Interestingly, the DNA methylation analysis revealed several differing aspects in H3F3A mutant osteosarcomas compared to their H3.3 wild-type counterparts. Our data indicate that the DNA methylation signature of G34 mutant osteosarcomas is different to their conventional wild-type counterparts, but more closely related to GCTBs. However, this difference was only seen for G34 mutant cases, since the single K27M mutant osteosarcoma of this series was indistinguishable from H3.3 wild-type cases. On the one hand, the close relation between H3F3A G34 mutant osteosarcomas and H3F3A G34W/L mutant GCTBs might suggest a similar cell of origin. On the other hand, their close relation at the methylation level might reflect similar changes in the epigenetic landscape caused by the H3F3A G34 mutation or a responsible higher order mechanism. However, the DNA methylation profile of a dedifferentiated chondrosarcoma, in which we detected a H3F3A G34L mutation, was neither related to GCTBs, nor related to H3F3A G34W/R mutant osteosarcomas (data not shown).

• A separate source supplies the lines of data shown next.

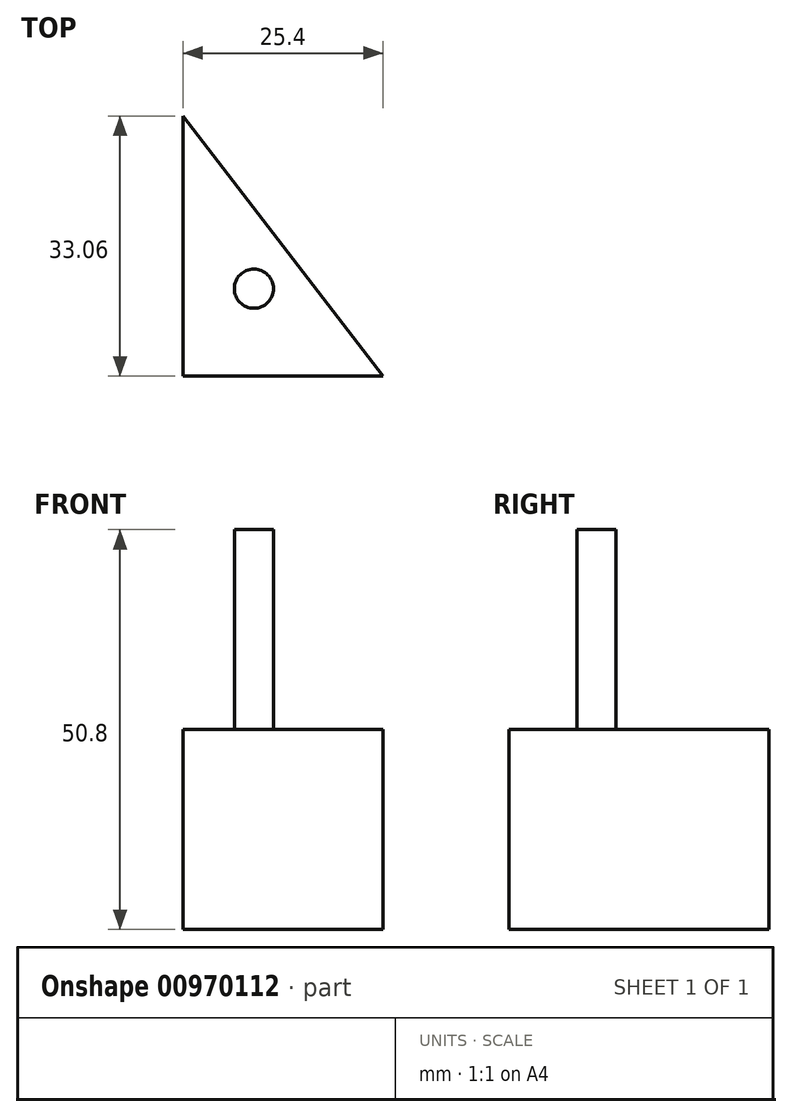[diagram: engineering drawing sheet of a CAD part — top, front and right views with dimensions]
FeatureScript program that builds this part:
annotation { "Feature Type Name" : "Feature", "Feature Type Description" : "" }
export const myFeature = defineFeature(function(context is Context, id is Id, definition is map)
    precondition{}
    {
        {
            var Q0;
            Q0=qCreatedBy(makeId("Top.planeOp"),FACE);
            var sketch = newSketch(context, id + "F0", { "sketchPlane" : qUnion([Q0])});
            skLineSegment(sketch, "E0", {"start": v(0, 0) * mm, "end": v(-25.4, 0) * mm});
            skLineSegment(sketch, "E1", {"start": v(-25.4, 0) * mm, "end": v(-25.4, 33.06) * mm});
            skLineSegment(sketch, "E2", {"start": v(-25.4, 33.06) * mm, "end": v(0, 0) * mm});
            skSolve(sketch);
        }
        {
            var Q0;
            Q0=makeQuery(id+"F0.imprint","IMPRINT",FACE,{"disambiguationData":[TD([[makeQuery(id+"F0.imprint","IMPRINT",EDGE,{"derivedFrom":sQuery(id+"F0.wireOp",EDGE,"E0")}),-1.0]])]});
            extrude(context, id + "F1", {"entities" : qUnion([Q0]), "depth" : 25.4 * mm, "offsetDistance" : 25.4 * mm});
        }
        {
            var Q0;
            Q0=makeQuery(id+"F1.opExtrude","CAP_FACE",FACE,{"disambiguationData":[OSD([sQuery(id+"F0.wireOp",EDGE,"E0"),sQuery(id+"F0.wireOp",EDGE,"E1"),sQuery(id+"F0.wireOp",EDGE,"E2")])],"isStart":false});
            var sketch = newSketch(context, id + "F2", { "sketchPlane" : qUnion([Q0])});
            skCircle(sketch, "E3", {"center": v(-16.4, 11.12) * mm, "radius": 2.49 * mm});
            skSolve(sketch);
        }
        {
            var Q0;
            Q0=makeQuery(id+"F2.imprint","IMPRINT",FACE,{"disambiguationData":[TD([[makeQuery(id+"F2.imprint","IMPRINT",EDGE,{"derivedFrom":sQuery(id+"F2.wireOp",EDGE,"E3")}),1.0]])]});
            extrude(context, id + "F3", {"entities" : qUnion([Q0]), "operationType" : NewBodyOperationType.ADD, "depth" : 25.4 * mm, "offsetDistance" : 25.4 * mm});
        }
    });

In-depth analysis of the methylome data revealed widespread DNA hypomethylation in both, H3F3A G34 mutant and wild-type osteosarcomas. DNA hypomethylation is generally more pronounced with increased aggressiveness, which might explain this pattern [34]. However, the hypomethylation phenotype was less pronounced within the promoter regions in H3F3A G34 mutant osteosarcomas compared to their wild-type counterparts. The most differentially methylated promoter regions involved the HIST1H2BB and KLNN/PTEN genes. Both showed significantly higher methylation in H3F3A G34 mutant osteosarcomas. The role of HIST1H2BB in cancer is largely unknown. HIST1H2BB is an integral element of the nucleosome complex and hence, impaired expression could disrupt the physiological status and affect nucleosome remodelling [35]. KLNN is located juxtaposed to PTEN on chromosome 10q23 and both genes share the same promoter site [36]. Accordingly, both genes probably might be affected in H3F3A G34 mutant osteosarcomas. An important role of PTEN in the development of osteosarcomas has not been described yet, although PTEN alteration has been observed [8, 10, 37]. The neighboring gene KLLN functions at the pericentric region of chromosomes. KLLN organizes the heterochromatin by maintaining the H3K9 trimethylation and thereby contributes to chromosomal stability. Loss of KLLN resulted in the dysregulation of pericentric heterochromatin with consequent chromosomal instability and numerical chromosomal aberrations in vitro [38]. Interestingly, hypomethylation was significantly pronounced around the pericentric region in H3F3A G34 mutant osteosarcomas compared with GCTBs. Whether the hypomethylation phenotype may be a surrogate for pericentric instability and the role of KLLN in context of H3.3 mutations will be subject of future projects.

Conclusions

Taken together, our data confirm that detection of H3F3A mutations in bone tumors does not exclude malignancy in individual cases, especially in older patients. H3F3A mutant conventional high-grade osteosarcomas may radiologically, histologically and karyotypically be indistinguishable from conventional high-grade osteosarcomas, but present with distinct epigenetic features.